-- Activity --
What you give back must match the data exactly, minus the pictures.

-- Input data --
"""

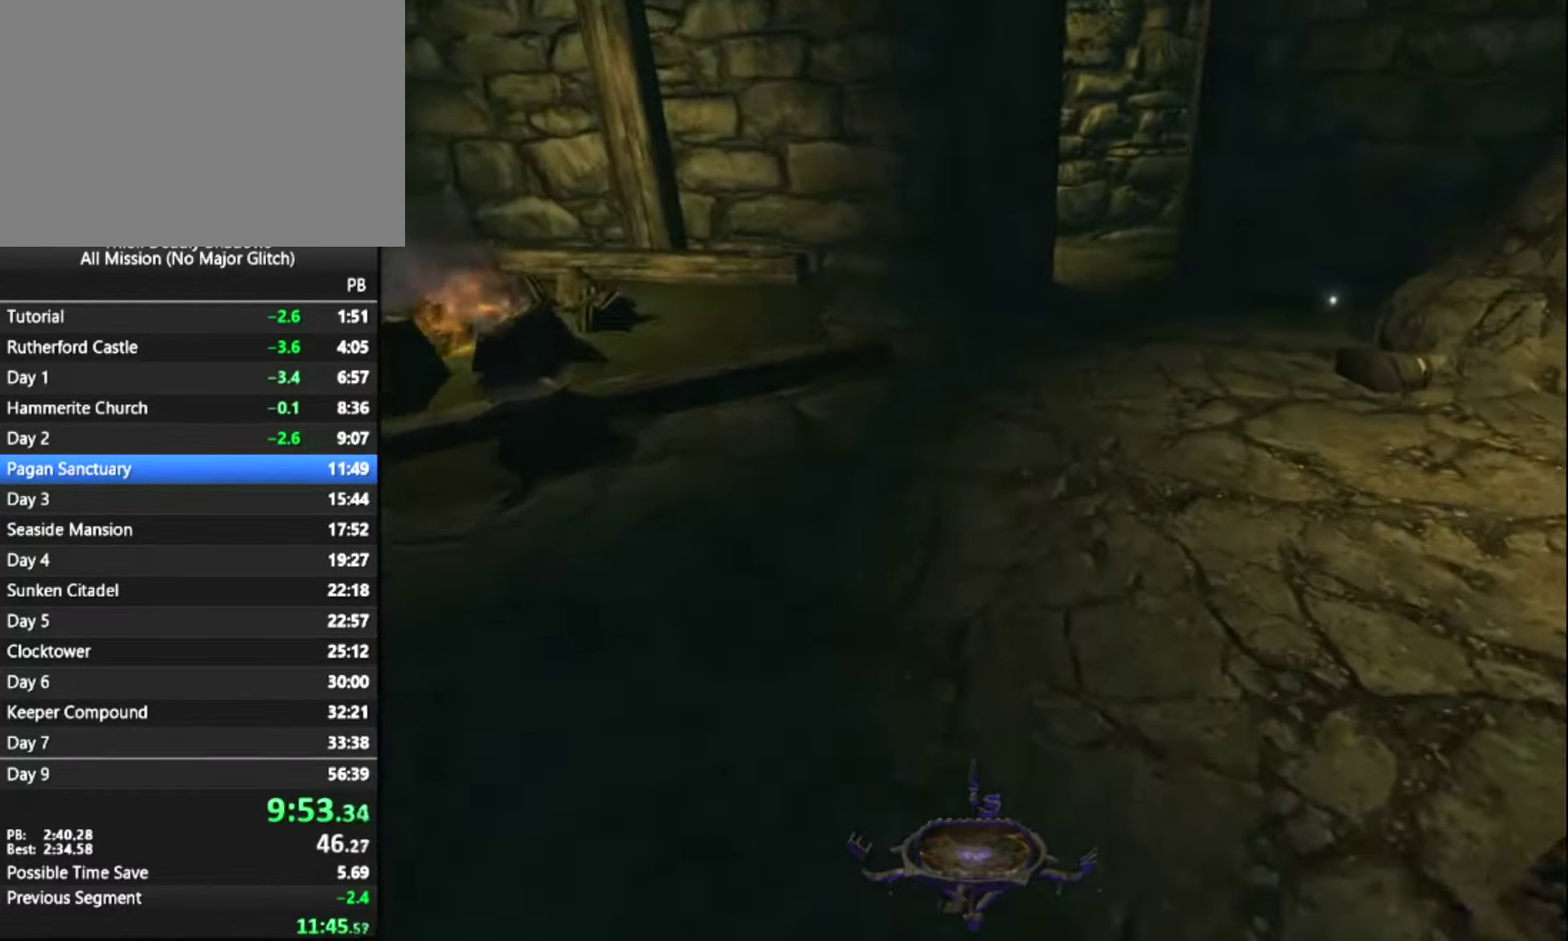
{"keys": ["q", "z"], "mouse": [], "mouse_move": "still", "events": [[400, "q", "down"]]}
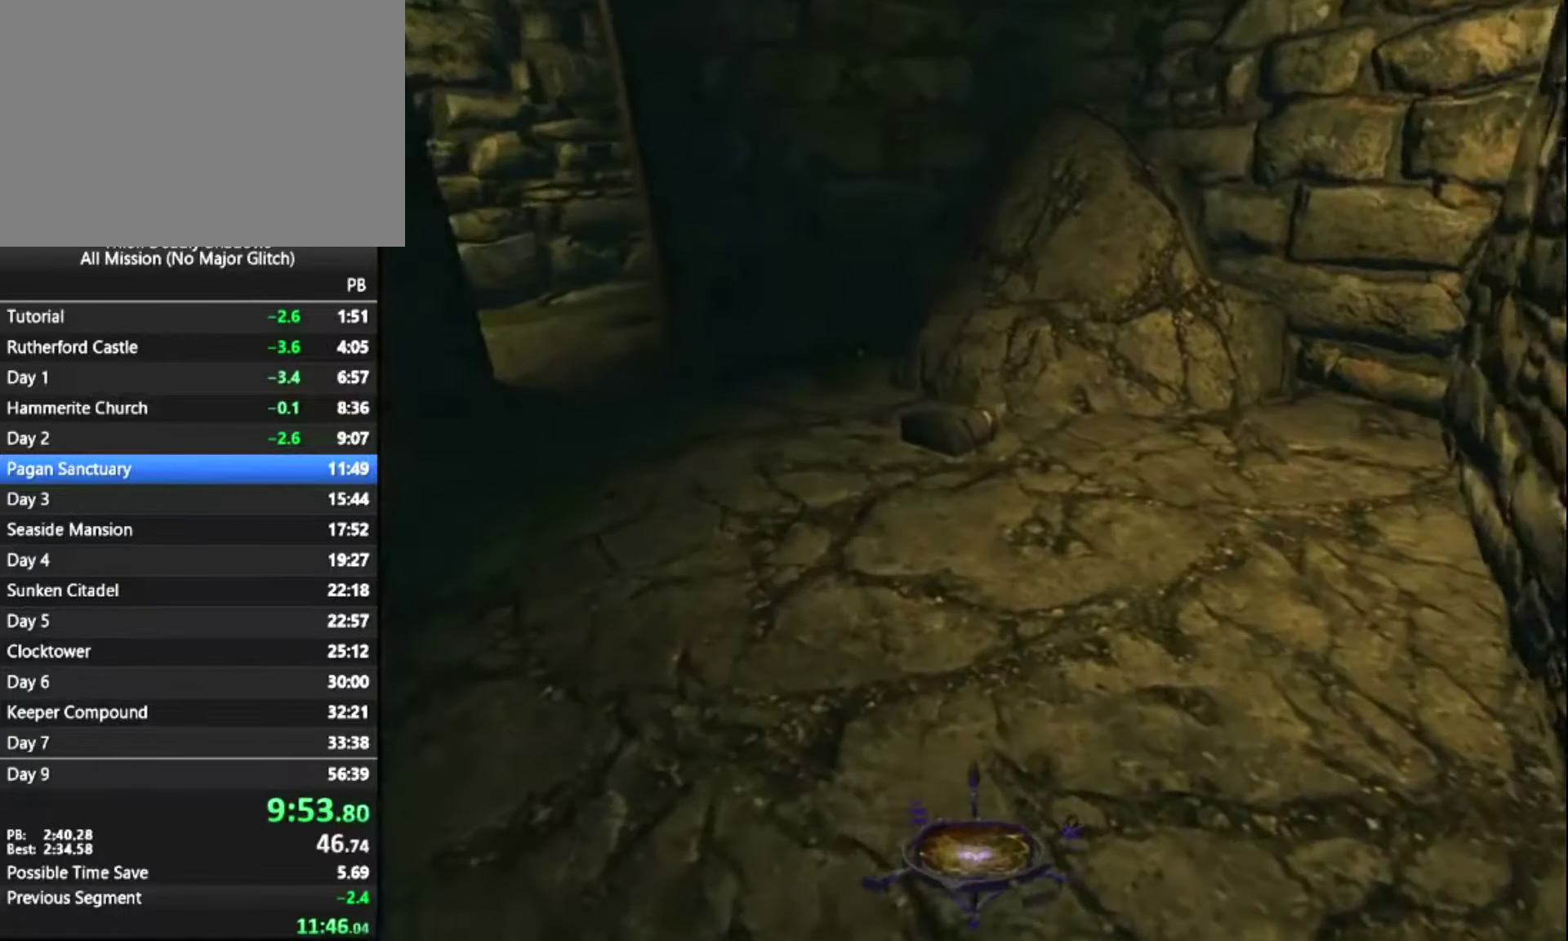
{"keys": ["q", "z"], "mouse": [], "mouse_move": "still", "events": []}
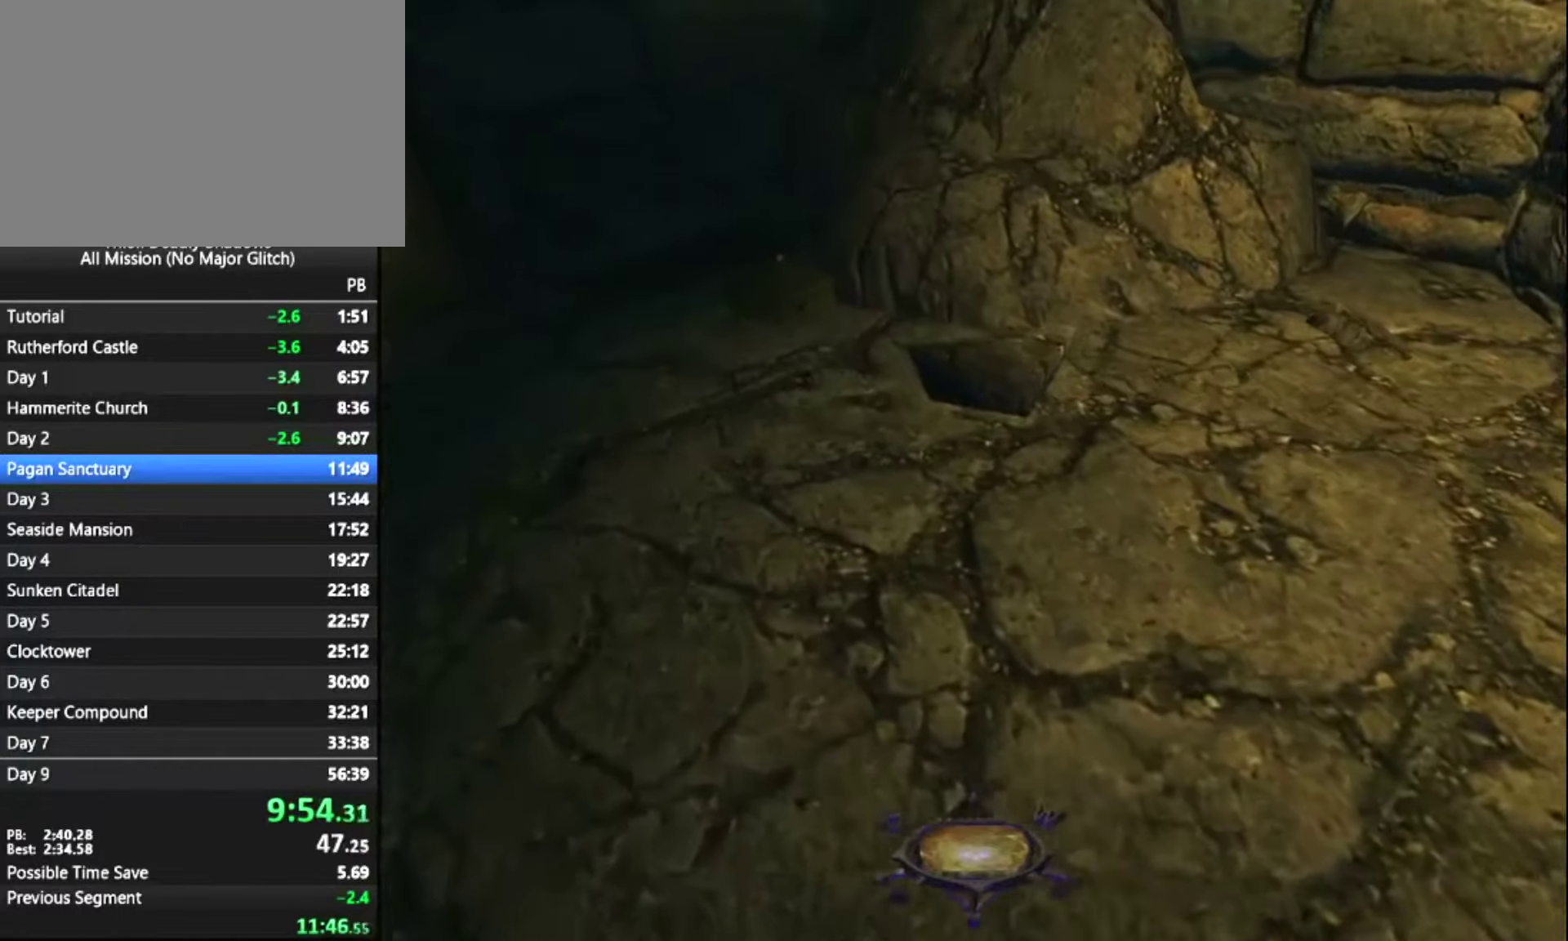
{"keys": ["q", "z"], "mouse": [], "mouse_move": "still", "events": []}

"""

-- Answer --
{"keys": ["q", "z"], "mouse": [], "mouse_move": "still", "events": [[400, "q", "down"]]}
{"keys": ["q", "z"], "mouse": [], "mouse_move": "still", "events": []}
{"keys": ["q", "z"], "mouse": [], "mouse_move": "still", "events": []}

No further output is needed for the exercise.